Example one is an article in the Wall Street Journal by Gordon Chang, who has written about North Korea and nuclear power before. Mr Chang reminds us of several things. One is that
Kim Kye Gwan, North Korea’s chief nuclear negotiator, was on hand at the airport in Pyongyang to greet Mr. Clinton as he arrived—a clear sign Pyongyang, at least, is linking the two issues.This is not necessarily a good thing. As Mr Chang points out, previous errors by presidents (one of them being Clinton) have allowed Kim to strengthen his power even more and develop his nuclear arsenal. Will history repeat itself?
There is something else we must not forget:
And now there may be one more reason for the regime to continue its alarming conduct. If Mr. Clinton is conducting any nuclear discussions he would be rewarding Pyongyang for jailing the two reporters and making them bargaining chips.Some people are just sourpusses. Why can't they emote like everyone else?
This matters because Ms. Ling and Ms. Lee were not Pyongyang’s only hostages. In March, North Korea detained Yu Song-jin, a South Korean manager working in the Kaesong industrial zone, for criticizing Kim’s paradise. Last week, a North Korean patrol boat seized a South Korean fishing vessel that accidentally strayed into the North’s waters, and Pyongyang is now keeping the
four-member crew for no good reason. North Korea may be holding 100 or more Japanese abductees and at least 1,000 South Koreans, some of them prisoners from the Korean War and others kidnapped since then.
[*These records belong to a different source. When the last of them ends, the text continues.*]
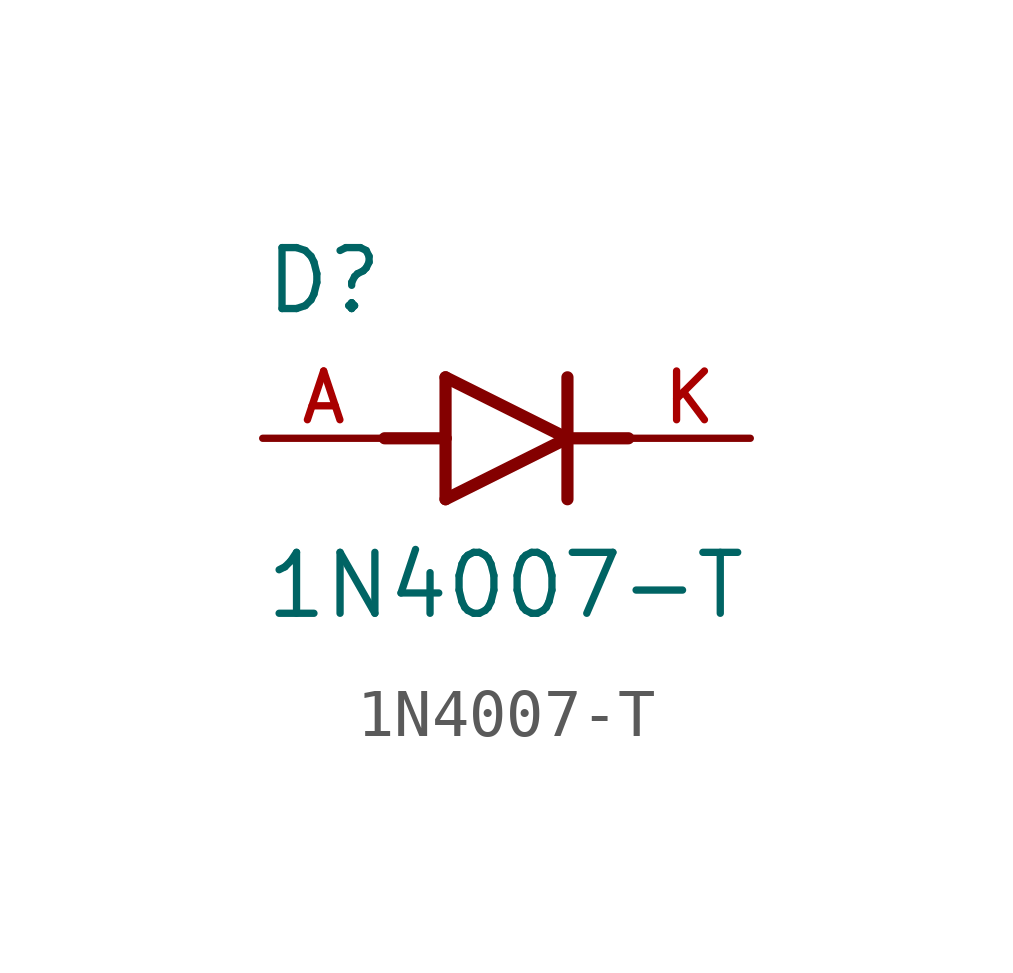
<source format=kicad_sym>
(kicad_symbol_lib
  (version 20211014)
  (generator kicad_symbol_editor)
  (symbol "1N4007-T"
    (pin_names
      (offset 1.016))
    (property "Reference" "D"
      (at -5.08 2.54 0)
      (effects (font (size 1.27 1.27)) (justify bottom left)))
    (property "Value" "1N4007-T"
      (at -5.08 -3.81 0)
      (effects (font (size 1.27 1.27)) (justify bottom left)))
    (symbol "1N4007-T_0_0"
      (polyline (pts (xy -1.27 -1.27) (xy 1.27 0.0)) (stroke (width 0.254)))
      (polyline (pts (xy 1.27 0.0) (xy -1.27 1.27)) (stroke (width 0.254)))
      (polyline (pts (xy 1.27 1.27) (xy 1.27 0.0)) (stroke (width 0.254)))
      (polyline (pts (xy -1.27 1.27) (xy -1.27 0.0)) (stroke (width 0.254)))
      (polyline (pts (xy -1.27 0.0) (xy -1.27 -1.27)) (stroke (width 0.254)))
      (polyline (pts (xy 1.27 0.0) (xy 1.27 -1.27)) (stroke (width 0.254)))
      (polyline (pts (xy -2.54 0.0) (xy -1.27 0.0)) (stroke (width 0.254)))
      (polyline (pts (xy 1.27 0.0) (xy 2.54 0.0)) (stroke (width 0.254)))
      (pin passive line (at 5.08 0.0 180.0) (length 2.54) (name "~" (effects (font (size 1.016 1.016)))) (number "K" (effects (font (size 1.016 1.016)))))
      (pin passive line (at -5.08 0.0 0) (length 2.54) (name "~" (effects (font (size 1.016 1.016)))) (number "A" (effects (font (size 1.016 1.016))))))))
</source>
More broadly, Kim uses all his 23 million people as hostages.
Now two American journalists will come home safely. Good. But let’s hope the U.S. didn’t secure their release at the cost of further negotiations that will only give Kim more time to perfect his nuclear arsenal and develop his ballistic missiles.
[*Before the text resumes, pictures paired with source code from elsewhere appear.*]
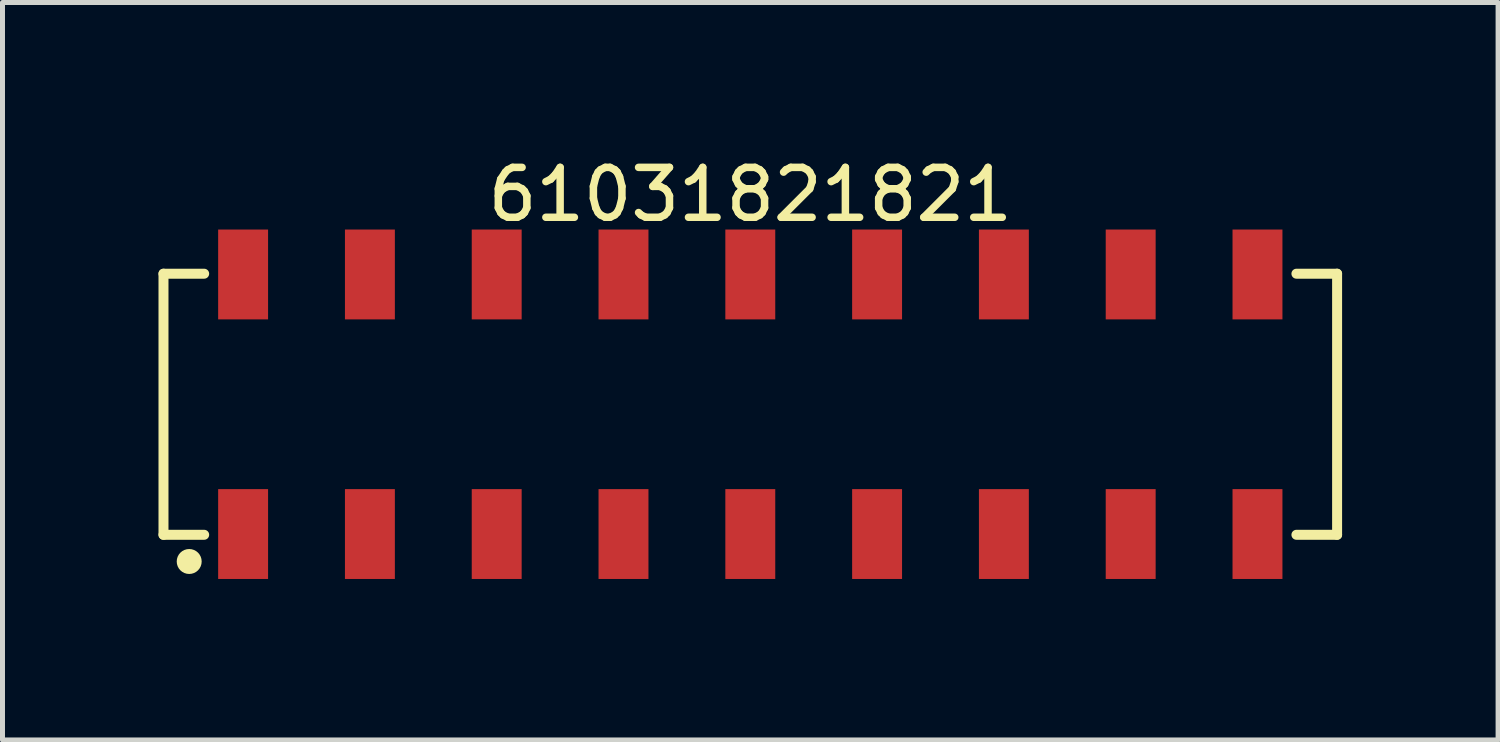
<source format=kicad_pcb>
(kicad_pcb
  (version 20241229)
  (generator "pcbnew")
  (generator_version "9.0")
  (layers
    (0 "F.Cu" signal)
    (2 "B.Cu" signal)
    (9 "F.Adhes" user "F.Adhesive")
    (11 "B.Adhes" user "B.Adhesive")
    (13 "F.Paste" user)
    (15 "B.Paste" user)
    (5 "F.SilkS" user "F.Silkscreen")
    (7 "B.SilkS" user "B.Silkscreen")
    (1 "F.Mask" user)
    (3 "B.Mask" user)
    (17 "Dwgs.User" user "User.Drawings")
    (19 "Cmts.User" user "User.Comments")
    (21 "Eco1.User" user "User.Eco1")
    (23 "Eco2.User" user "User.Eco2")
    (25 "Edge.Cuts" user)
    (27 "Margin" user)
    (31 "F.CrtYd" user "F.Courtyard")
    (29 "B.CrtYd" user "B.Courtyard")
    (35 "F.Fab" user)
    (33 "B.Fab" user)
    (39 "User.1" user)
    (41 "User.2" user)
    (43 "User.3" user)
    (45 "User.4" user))
  (footprint "61031821821"
    (layer "F.Cu")
    (at 11.98 5.048)
    (property "Reference" "61031821821" (at 0 -4.2 0) (layer "F.SilkS") (effects (font (size 1 1) (thickness 0.15))))
    (fp_line (start -11.755 -2.615) (end -10.94 -2.615) (stroke (width 0.2) (type solid)) (layer "F.SilkS"))
    (fp_line (start -11.755 2.615) (end -11.755 -2.615) (stroke (width 0.2) (type solid)) (layer "F.SilkS"))
    (fp_line (start -11.755 2.615) (end -10.94 2.615) (stroke (width 0.2) (type solid)) (layer "F.SilkS"))
    (fp_line (start 10.94 -2.615) (end 11.755 -2.615) (stroke (width 0.2) (type solid)) (layer "F.SilkS"))
    (fp_line (start 10.94 2.615) (end 11.755 2.615) (stroke (width 0.2) (type solid)) (layer "F.SilkS"))
    (fp_line (start 11.755 2.615) (end 11.755 -2.615) (stroke (width 0.2) (type solid)) (layer "F.SilkS"))
    (fp_circle (center -11.24 3.15) (end -11.24 3.025) (stroke (width 0.25) (type solid)) (fill no) (layer "F.SilkS"))
    (fp_line (start -11.955 -3.7) (end 11.955 -3.7) (stroke (width 0.05) (type solid)) (layer "Eco2.User"))
    (fp_line (start -11.955 3.7) (end -11.955 -3.7) (stroke (width 0.05) (type solid)) (layer "Eco2.User"))
    (fp_line (start -11.955 3.7) (end 11.955 3.7) (stroke (width 0.05) (type solid)) (layer "Eco2.User"))
    (fp_line (start -11.68 -2.54) (end 11.68 -2.54) (stroke (width 0.1) (type solid)) (layer "Eco2.User"))
    (fp_line (start -11.68 2.54) (end -11.68 -2.54) (stroke (width 0.1) (type solid)) (layer "Eco2.User"))
    (fp_line (start -11.68 2.54) (end 11.68 2.54) (stroke (width 0.1) (type solid)) (layer "Eco2.User"))
    (fp_line (start -10.48 -3.35) (end -9.84 -3.35) (stroke (width 0.1) (type solid)) (layer "Eco2.User"))
    (fp_line (start -10.48 -2.54) (end -10.48 -3.35) (stroke (width 0.1) (type solid)) (layer "Eco2.User"))
    (fp_line (start -10.48 3.35) (end -10.48 2.54) (stroke (width 0.1) (type solid)) (layer "Eco2.User"))
    (fp_line (start -10.48 3.35) (end -9.84 3.35) (stroke (width 0.1) (type solid)) (layer "Eco2.User"))
    (fp_line (start -9.84 -2.54) (end -9.84 -3.35) (stroke (width 0.1) (type solid)) (layer "Eco2.User"))
    (fp_line (start -9.84 3.35) (end -9.84 2.54) (stroke (width 0.1) (type solid)) (layer "Eco2.User"))
    (fp_line (start -7.94 -3.35) (end -7.3 -3.35) (stroke (width 0.1) (type solid)) (layer "Eco2.User"))
    (fp_line (start -7.94 -2.54) (end -7.94 -3.35) (stroke (width 0.1) (type solid)) (layer "Eco2.User"))
    (fp_line (start -7.94 3.35) (end -7.94 2.54) (stroke (width 0.1) (type solid)) (layer "Eco2.User"))
    (fp_line (start -7.94 3.35) (end -7.3 3.35) (stroke (width 0.1) (type solid)) (layer "Eco2.User"))
    (fp_line (start -7.3 -2.54) (end -7.3 -3.35) (stroke (width 0.1) (type solid)) (layer "Eco2.User"))
    (fp_line (start -7.3 3.35) (end -7.3 2.54) (stroke (width 0.1) (type solid)) (layer "Eco2.User"))
    (fp_line (start -5.4 -3.35) (end -4.76 -3.35) (stroke (width 0.1) (type solid)) (layer "Eco2.User"))
    (fp_line (start -5.4 -2.54) (end -5.4 -3.35) (stroke (width 0.1) (type solid)) (layer "Eco2.User"))
    (fp_line (start -5.4 3.35) (end -5.4 2.54) (stroke (width 0.1) (type solid)) (layer "Eco2.User"))
    (fp_line (start -5.4 3.35) (end -4.76 3.35) (stroke (width 0.1) (type solid)) (layer "Eco2.User"))
    (fp_line (start -4.76 -2.54) (end -4.76 -3.35) (stroke (width 0.1) (type solid)) (layer "Eco2.User"))
    (fp_line (start -4.76 3.35) (end -4.76 2.54) (stroke (width 0.1) (type solid)) (layer "Eco2.User"))
    (fp_line (start -2.86 -3.35) (end -2.22 -3.35) (stroke (width 0.1) (type solid)) (layer "Eco2.User"))
    (fp_line (start -2.86 -2.54) (end -2.86 -3.35) (stroke (width 0.1) (type solid)) (layer "Eco2.User"))
    (fp_line (start -2.86 3.35) (end -2.86 2.54) (stroke (width 0.1) (type solid)) (layer "Eco2.User"))
    (fp_line (start -2.86 3.35) (end -2.22 3.35) (stroke (width 0.1) (type solid)) (layer "Eco2.User"))
    (fp_line (start -2.22 -2.54) (end -2.22 -3.35) (stroke (width 0.1) (type solid)) (layer "Eco2.User"))
    (fp_line (start -2.22 3.35) (end -2.22 2.54) (stroke (width 0.1) (type solid)) (layer "Eco2.User"))
    (fp_line (start -0.5 0) (end 0.5 0) (stroke (width 0.05) (type solid)) (layer "Eco2.User"))
    (fp_line (start -0.32 -3.35) (end 0.32 -3.35) (stroke (width 0.1) (type solid)) (layer "Eco2.User"))
    (fp_line (start -0.32 -2.54) (end -0.32 -3.35) (stroke (width 0.1) (type solid)) (layer "Eco2.User"))
    (fp_line (start -0.32 3.35) (end -0.32 2.54) (stroke (width 0.1) (type solid)) (layer "Eco2.User"))
    (fp_line (start -0.32 3.35) (end 0.32 3.35) (stroke (width 0.1) (type solid)) (layer "Eco2.User"))
    (fp_line (start 0 0.5) (end 0 -0.5) (stroke (width 0.05) (type solid)) (layer "Eco2.User"))
    (fp_line (start 0.32 -2.54) (end 0.32 -3.35) (stroke (width 0.1) (type solid)) (layer "Eco2.User"))
    (fp_line (start 0.32 3.35) (end 0.32 2.54) (stroke (width 0.1) (type solid)) (layer "Eco2.User"))
    (fp_line (start 2.22 -3.35) (end 2.86 -3.35) (stroke (width 0.1) (type solid)) (layer "Eco2.User"))
    (fp_line (start 2.22 -2.54) (end 2.22 -3.35) (stroke (width 0.1) (type solid)) (layer "Eco2.User"))
    (fp_line (start 2.22 3.35) (end 2.22 2.54) (stroke (width 0.1) (type solid)) (layer "Eco2.User"))
    (fp_line (start 2.22 3.35) (end 2.86 3.35) (stroke (width 0.1) (type solid)) (layer "Eco2.User"))
    (fp_line (start 2.86 -2.54) (end 2.86 -3.35) (stroke (width 0.1) (type solid)) (layer "Eco2.User"))
    (fp_line (start 2.86 3.35) (end 2.86 2.54) (stroke (width 0.1) (type solid)) (layer "Eco2.User"))
    (fp_line (start 4.76 -3.35) (end 5.4 -3.35) (stroke (width 0.1) (type solid)) (layer "Eco2.User"))
    (fp_line (start 4.76 -2.54) (end 4.76 -3.35) (stroke (width 0.1) (type solid)) (layer "Eco2.User"))
    (fp_line (start 4.76 3.35) (end 4.76 2.54) (stroke (width 0.1) (type solid)) (layer "Eco2.User"))
    (fp_line (start 4.76 3.35) (end 5.4 3.35) (stroke (width 0.1) (type solid)) (layer "Eco2.User"))
    (fp_line (start 5.4 -2.54) (end 5.4 -3.35) (stroke (width 0.1) (type solid)) (layer "Eco2.User"))
    (fp_line (start 5.4 3.35) (end 5.4 2.54) (stroke (width 0.1) (type solid)) (layer "Eco2.User"))
    (fp_line (start 7.3 -3.35) (end 7.94 -3.35) (stroke (width 0.1) (type solid)) (layer "Eco2.User"))
    (fp_line (start 7.3 -2.54) (end 7.3 -3.35) (stroke (width 0.1) (type solid)) (layer "Eco2.User"))
    (fp_line (start 7.3 3.35) (end 7.3 2.54) (stroke (width 0.1) (type solid)) (layer "Eco2.User"))
    (fp_line (start 7.3 3.35) (end 7.94 3.35) (stroke (width 0.1) (type solid)) (layer "Eco2.User"))
    (fp_line (start 7.94 -2.54) (end 7.94 -3.35) (stroke (width 0.1) (type solid)) (layer "Eco2.User"))
    (fp_line (start 7.94 3.35) (end 7.94 2.54) (stroke (width 0.1) (type solid)) (layer "Eco2.User"))
    (fp_line (start 9.84 -3.35) (end 10.48 -3.35) (stroke (width 0.1) (type solid)) (layer "Eco2.User"))
    (fp_line (start 9.84 -2.54) (end 9.84 -3.35) (stroke (width 0.1) (type solid)) (layer "Eco2.User"))
    (fp_line (start 9.84 3.35) (end 9.84 2.54) (stroke (width 0.1) (type solid)) (layer "Eco2.User"))
    (fp_line (start 9.84 3.35) (end 10.48 3.35) (stroke (width 0.1) (type solid)) (layer "Eco2.User"))
    (fp_line (start 10.48 -2.54) (end 10.48 -3.35) (stroke (width 0.1) (type solid)) (layer "Eco2.User"))
    (fp_line (start 10.48 3.35) (end 10.48 2.54) (stroke (width 0.1) (type solid)) (layer "Eco2.User"))
    (fp_line (start 11.68 2.54) (end 11.68 -2.54) (stroke (width 0.1) (type solid)) (layer "Eco2.User"))
    (fp_line (start 11.955 3.7) (end 11.955 -3.7) (stroke (width 0.05) (type solid)) (layer "Eco2.User"))
    (fp_text user "${REFERENCE}" (at 0.15 -0.197 0) (unlocked yes) (layer "User.3") (effects (font (size 1.5 1.5) (thickness 0.15))))
    (pad "1" smd rect (at -10.16 2.6) (size 1 1.8) (layers "F.Cu" "F.Mask" "F.Paste"))
    (pad "2" smd rect (at -10.16 -2.6) (size 1 1.8) (layers "F.Cu" "F.Mask" "F.Paste"))
    (pad "3" smd rect (at -7.62 2.6) (size 1 1.8) (layers "F.Cu" "F.Mask" "F.Paste"))
    (pad "4" smd rect (at -7.62 -2.6) (size 1 1.8) (layers "F.Cu" "F.Mask" "F.Paste"))
    (pad "5" smd rect (at -5.08 2.6) (size 1 1.8) (layers "F.Cu" "F.Mask" "F.Paste"))
    (pad "6" smd rect (at -5.08 -2.6) (size 1 1.8) (layers "F.Cu" "F.Mask" "F.Paste"))
    (pad "7" smd rect (at -2.54 2.6) (size 1 1.8) (layers "F.Cu" "F.Mask" "F.Paste"))
    (pad "8" smd rect (at -2.54 -2.6) (size 1 1.8) (layers "F.Cu" "F.Mask" "F.Paste"))
    (pad "9" smd rect (at 0 2.6) (size 1 1.8) (layers "F.Cu" "F.Mask" "F.Paste"))
    (pad "10" smd rect (at 0 -2.6) (size 1 1.8) (layers "F.Cu" "F.Mask" "F.Paste"))
    (pad "11" smd rect (at 2.54 2.6) (size 1 1.8) (layers "F.Cu" "F.Mask" "F.Paste"))
    (pad "12" smd rect (at 2.54 -2.6) (size 1 1.8) (layers "F.Cu" "F.Mask" "F.Paste"))
    (pad "13" smd rect (at 5.08 2.6) (size 1 1.8) (layers "F.Cu" "F.Mask" "F.Paste"))
    (pad "14" smd rect (at 5.08 -2.6) (size 1 1.8) (layers "F.Cu" "F.Mask" "F.Paste"))
    (pad "15" smd rect (at 7.62 2.6) (size 1 1.8) (layers "F.Cu" "F.Mask" "F.Paste"))
    (pad "16" smd rect (at 7.62 -2.6) (size 1 1.8) (layers "F.Cu" "F.Mask" "F.Paste"))
    (pad "17" smd rect (at 10.16 2.6) (size 1 1.8) (layers "F.Cu" "F.Mask" "F.Paste"))
    (pad "18" smd rect (at 10.16 -2.6) (size 1 1.8) (layers "F.Cu" "F.Mask" "F.Paste")))
  (gr_rect
    (start -3 -3)
    (end 26.96 11.773)
    (stroke (width 0.1) (type default))
    (fill no)
    (layer "Edge.Cuts")))
</source>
Just to make things worse, the editorial in the WSJ harps on the problems as well, after congratulating President Clinton and the two journalists who had apparently gone in there while working for one of Al Gore's enterprises.
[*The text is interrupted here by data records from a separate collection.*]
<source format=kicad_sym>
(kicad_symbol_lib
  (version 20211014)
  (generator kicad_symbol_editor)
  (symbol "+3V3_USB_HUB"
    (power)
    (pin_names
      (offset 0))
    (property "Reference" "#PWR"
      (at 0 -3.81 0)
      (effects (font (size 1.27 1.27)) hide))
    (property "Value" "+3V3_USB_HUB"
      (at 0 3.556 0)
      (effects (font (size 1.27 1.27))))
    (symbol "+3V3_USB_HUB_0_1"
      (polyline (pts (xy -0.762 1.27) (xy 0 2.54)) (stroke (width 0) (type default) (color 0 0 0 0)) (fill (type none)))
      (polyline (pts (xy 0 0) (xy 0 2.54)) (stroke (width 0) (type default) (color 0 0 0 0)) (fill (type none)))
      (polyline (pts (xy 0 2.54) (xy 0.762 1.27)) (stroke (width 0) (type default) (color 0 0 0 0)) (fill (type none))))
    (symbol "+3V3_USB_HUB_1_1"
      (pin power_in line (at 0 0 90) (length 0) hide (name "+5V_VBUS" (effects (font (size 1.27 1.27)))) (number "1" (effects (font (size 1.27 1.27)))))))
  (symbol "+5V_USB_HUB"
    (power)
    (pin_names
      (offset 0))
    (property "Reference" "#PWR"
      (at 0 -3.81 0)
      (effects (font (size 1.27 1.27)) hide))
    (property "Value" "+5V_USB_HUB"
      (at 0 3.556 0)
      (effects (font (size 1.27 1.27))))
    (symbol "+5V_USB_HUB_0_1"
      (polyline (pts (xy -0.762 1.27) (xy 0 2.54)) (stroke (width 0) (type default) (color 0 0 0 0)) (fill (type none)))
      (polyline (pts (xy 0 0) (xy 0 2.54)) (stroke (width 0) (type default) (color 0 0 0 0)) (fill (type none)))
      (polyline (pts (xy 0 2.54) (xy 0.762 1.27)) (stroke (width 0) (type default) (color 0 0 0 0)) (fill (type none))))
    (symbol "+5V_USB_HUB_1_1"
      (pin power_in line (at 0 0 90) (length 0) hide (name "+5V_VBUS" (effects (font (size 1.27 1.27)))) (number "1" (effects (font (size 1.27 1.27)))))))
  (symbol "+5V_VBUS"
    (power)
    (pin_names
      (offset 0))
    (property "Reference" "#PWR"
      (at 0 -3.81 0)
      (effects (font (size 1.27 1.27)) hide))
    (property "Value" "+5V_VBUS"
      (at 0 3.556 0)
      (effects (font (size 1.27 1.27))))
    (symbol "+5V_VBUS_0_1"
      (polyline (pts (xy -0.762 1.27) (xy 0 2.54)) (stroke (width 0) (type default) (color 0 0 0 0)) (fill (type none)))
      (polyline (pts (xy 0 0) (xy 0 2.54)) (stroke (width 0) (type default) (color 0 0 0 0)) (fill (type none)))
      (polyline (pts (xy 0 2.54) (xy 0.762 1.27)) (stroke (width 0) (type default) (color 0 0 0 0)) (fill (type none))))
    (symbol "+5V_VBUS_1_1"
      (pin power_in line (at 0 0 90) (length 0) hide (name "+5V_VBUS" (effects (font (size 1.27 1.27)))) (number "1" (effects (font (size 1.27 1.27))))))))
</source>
Yet Mr. Clinton’s visit is a message unto itself. It will bolster Kim’s bid to dissolve the six-party negotiations in favor of the direct talks with the U.S. he has long sought. It will also dismay some in South Korea and Japan, which have their own hostages in North Korea and will wonder why Mr. Clinton couldn’t obtain their release as well.Still, if it promotes Madam Secretary of State's career it will all be worthwhile. I trust my readers agree.
If it turns out that if a new nuclear negotiation really was begun during Mr. Clinton’s visit, it will also send the signal to North Korea that the worse its behavior, the more it stands to gain from the U.S. And it will mean that Kim’s price will be even higher to spring the next American hostages.